That Was Fast: Blowups With China and Russia in Biden’s First 60 Days
It may look like the bad old days of the Cold War, but today’s bitter superpower competition is about technology, cyberconflict and influence operations.
WASHINGTON — Sixty days into his administration, President Biden got a taste this week of what the next four years may look like: a new era of bitter superpower competition, marked by perhaps the worst relationship Washington has had with Russia since the fall of the Berlin Wall, and with China since it opened diplomatic relations with the United States.
It has been brewing for years, as President Vladimir V. Putin of Russia and President Xi Jinping of China took sharp turns toward authoritarianism. But it blew up in open fashion this week, after Mr. Biden agreed with the proposition that Mr. Putin is a “killer” and the Chinese, meeting with the United States for the first time since the new administration took office, lectured Americans about the error of their arrogant view that the world wants to replicate their freedoms.
A lot of it was for show, on both sides, with cameras whirring. All of the participants were playing to their domestic audiences, the Biden team included. But it was not entirely an act.
Yet for all his country’s economic weakness, Mr. Putin has proved highly resilient in the face of escalating international sanctions imposed since he took over Crimea in 2014, and which accelerated after he turned to nerve agents and cyberattacks. It is hard to argue they have curbed his behavior.

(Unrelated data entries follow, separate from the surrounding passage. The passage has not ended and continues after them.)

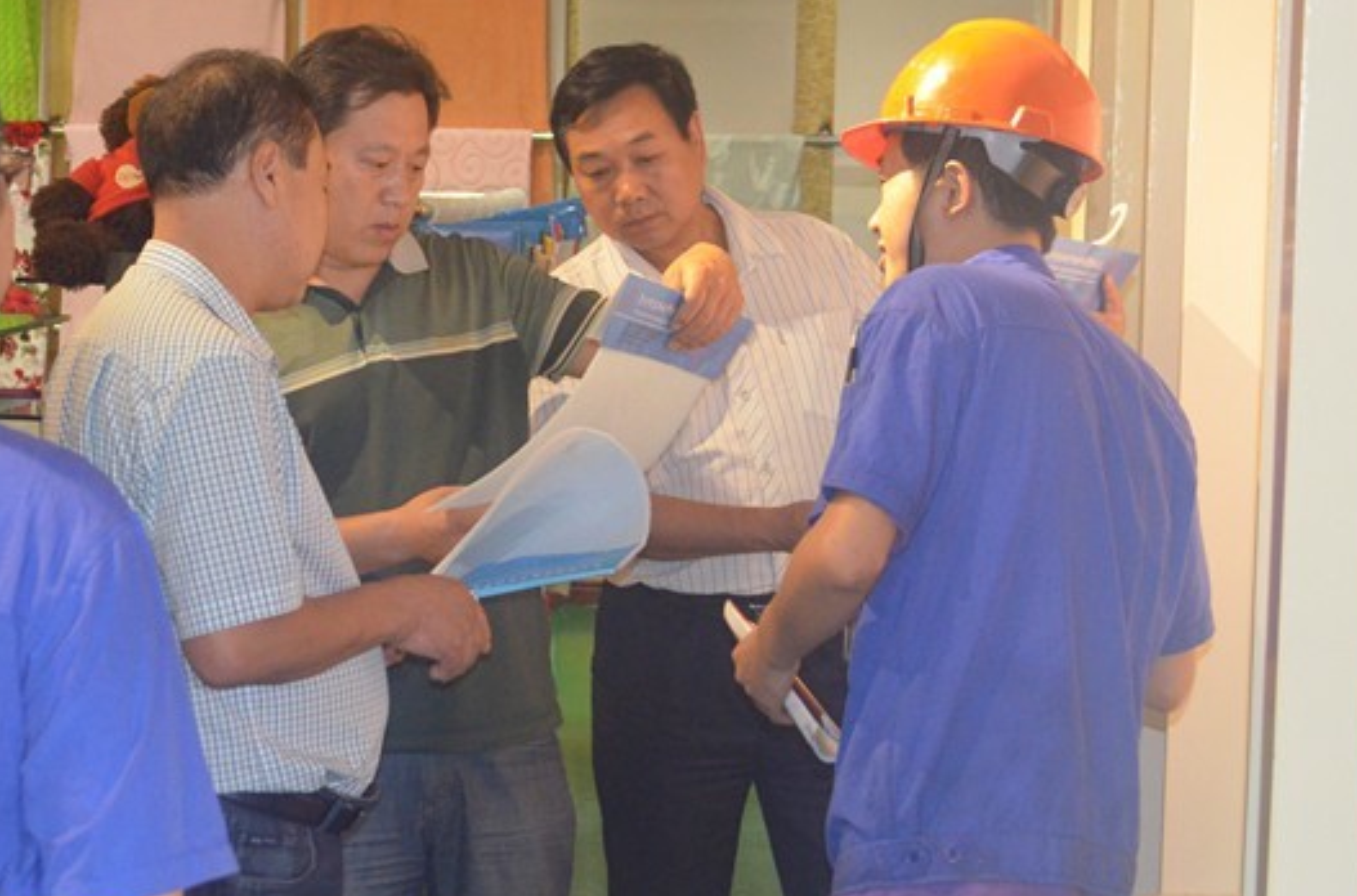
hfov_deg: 24.7
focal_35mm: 82
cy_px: 411
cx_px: 443
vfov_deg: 16.5
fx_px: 3082
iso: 3200
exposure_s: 1/60
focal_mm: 36
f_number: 5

Sanctions “are not going to do much good,” Robert M. Gates, a former C.I.A. director and defense secretary, said recently in a public interview with David Ignatius of The Washington Post. “Russia is going to be a challenge for the United States, a national security challenge for the United States, and maybe, in some respects, the most dangerous one, as long as Putin is there.”
Its pathway to power is building new networks rather than disrupting old ones. Economists debate when the Chinese will have the world’s largest gross domestic product — perhaps toward the end of this decade — and whether they can meet their other two big national goals: building the world’s most powerful military and dominating the race for key technologies by 2049, the 100th anniversary of Mao’s revolution.
Their power arises not from their relatively small nuclear arsenal or their expanding stockpile of conventional weapons. Instead, it arises from their expanding economic might and how they use their government-subsidized technology to wire nations be it Latin America or the Middle East, Africa or Eastern Europe, with 5G wireless networks intended to tie them ever closer to Beijing. It comes from the undersea cables they are spooling around the world so that those networks run on Chinese-owned circuits.
Ultimately, it will come from how they use those networks to make other nations dependent on Chinese technology. Once that happens, the Chinese could export some of their authoritarianism by, for example, selling other nations facial recognition software that has enabled them to clamp down on dissent at home.
Which is why Jake Sullivan, Mr. Biden’s national security adviser, who was with Secretary of State Antony J. Blinken for the meeting with their Chinese counterparts in Anchorage, warned in a series of writings in recent years that it could be a mistake to assume that China plans to prevail by directly taking on the United States military in the Pacific.